As an economic principle, this of self-supply is altogether sound, and its extension to the utmost is advisable and beneficial. It will help to eliminate waste; it will perhaps work against over-production and over-competition, both wasteful forces; it will tend to conserve the native resources of the globe, especially in fuel and raw material, which, during the "factory age," have been severely drawn upon and in many instances ruthlessly wasted. To produce a thing where it is to be consumed, we may repeat, rather than carrying it over seas and continents from distant producer to consumer, is a sound economic and sociological principle, so far little recognised.

The growth of such conditions, however, is not likely to be of benefit to trade in general. One of the first branches of manufacture to be affected thereby is the textile industry of Britain and other lands as regards the export trade. It has been shown in these pages that the Latin American countries, in some instances, have now set up their own mills and are manufacturing their own textiles. This is specially true of such countries as Brazil, Mexico, Argentina and others, where the production of "piece goods" and other textiles and articles of clothing is being extensively carried out with marked success, and with a corresponding limitation of import. These mills are often worked by water-power, and so are free from the difficult and expensive element of fuel. Labour, moreover, is much cheaper, even if less efficient, than abroad.

The same condition is growing as regards other manufactured articles, and there is no physical reason why the whole of the Latin American States should not manufacture many articles for their own requirements which at present they import. They possess within their own shores all the necessary raw material, except in some few instances.

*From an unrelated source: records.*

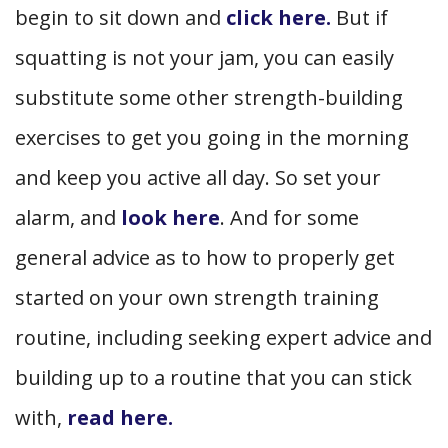
begin to sit down and
click here.
But if
squatting is not your jam, you can easily
substitute some other strength-building
exercises to get you going in the morning
and keep you active all day. So set your
alarm, and
look here
. And for some
general advice as to how to properly get
started on your own strength training
routine, including seeking expert advice and
building up to a routine that you can stick
with,
read here.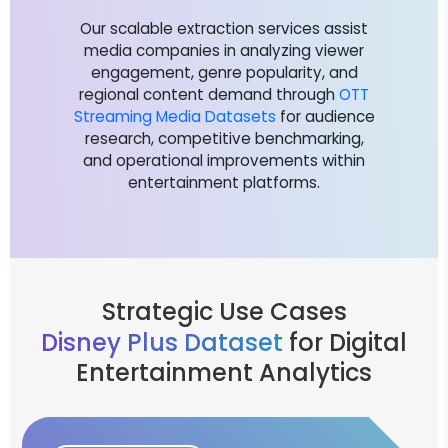
Our scalable extraction services assist
media companies in analyzing viewer
engagement, genre popularity, and
regional content demand through
OTT
Streaming Media Datasets
for audience
research, competitive benchmarking,
and operational improvements within
entertainment platforms.
Strategic Use Cases
Disney Plus Dataset
for Digital
Entertainment Analytics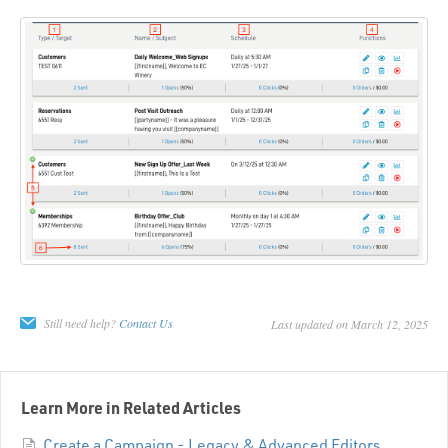
Still need help?
Contact Us
Last updated on March 12, 2025
Learn More in Related Articles
Create a Campaign - Legacy & Advanced Editors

But do they possess the skill to make these articles? There is little doubt that the Latin American folk, the artisan, the mechanic, the craftsman, are learning the methods of manufacture in many fields. They may not be an inventive folk, but they are an imitative folk, and possessed withal of great patience and painstaking ingenuity.

These last-named qualities are revealed in their ancient native industries. Any one who takes the trouble to examine the examples of these old crafts will often be struck by their beauty and ingenuity. In textile work they excelled. The old tapestries of the Inca and the fabrics of the Aztec, and of the Queches of Guatemala, of the Mayas, and, in brief, all others of the cultured or semi-cultured early folk of Spanish America reveal this, and examples are to be seen in the museums. The Indians of the Andes to-day make their own "tweeds" of sheep or llama wool; also their own felt hats. They weave ponchos of Alpaca wool that are waterproof, so closely are they hand-woven. They dyed these things in beautiful native patterns (often of much archæological interest) with native dyes which in some cases were superior to the imported synthetic dyes of Europe. As a matter of fact, it is unfortunate from a true economic and artistic point of view that these native industries should be displaced by outside products.

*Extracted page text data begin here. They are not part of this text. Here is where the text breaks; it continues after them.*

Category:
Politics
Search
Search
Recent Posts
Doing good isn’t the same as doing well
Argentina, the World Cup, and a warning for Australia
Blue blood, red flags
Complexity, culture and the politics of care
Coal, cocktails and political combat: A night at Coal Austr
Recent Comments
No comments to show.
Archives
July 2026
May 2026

Again, such articles as the Panama hat of Ecuador and Colombia show of what the Indian is capable; as did the beautiful jewellery, in precious metals and stones, of the ancient culture-area of Central America, or the exquisite vessels and objects of adornment of the Incas, some of which still exist. The powers in stone-working are seen by the remarkable structures scattered over the whole Spanish American world, revealing the use of the chisel.

There is, however, no need here to labour this argument, but it is more than possible that a marked growth of Latin American craftsmanship will come to being again, under the stimulus of modern needs.

On the other hand, it is not to be supposed that the foreign manufacturer is likely immediately to find the ground cut away from under his feet. There are numerous articles of commerce which the Latin American folk do not, and possibly cannot, make for themselves, or not yet.

Among these matters is the important one of machinery. So far, throughout the length and breadth of the Latin American States, not a single locomotive has ever had its birth, and that in a land where the locomotive is so essential a factor. Nor is bar iron or steel rail rolled anywhere here (except possibly a little experimental work in Mexico and elsewhere). In fact, the manipulation of iron and steel has not yet come to being.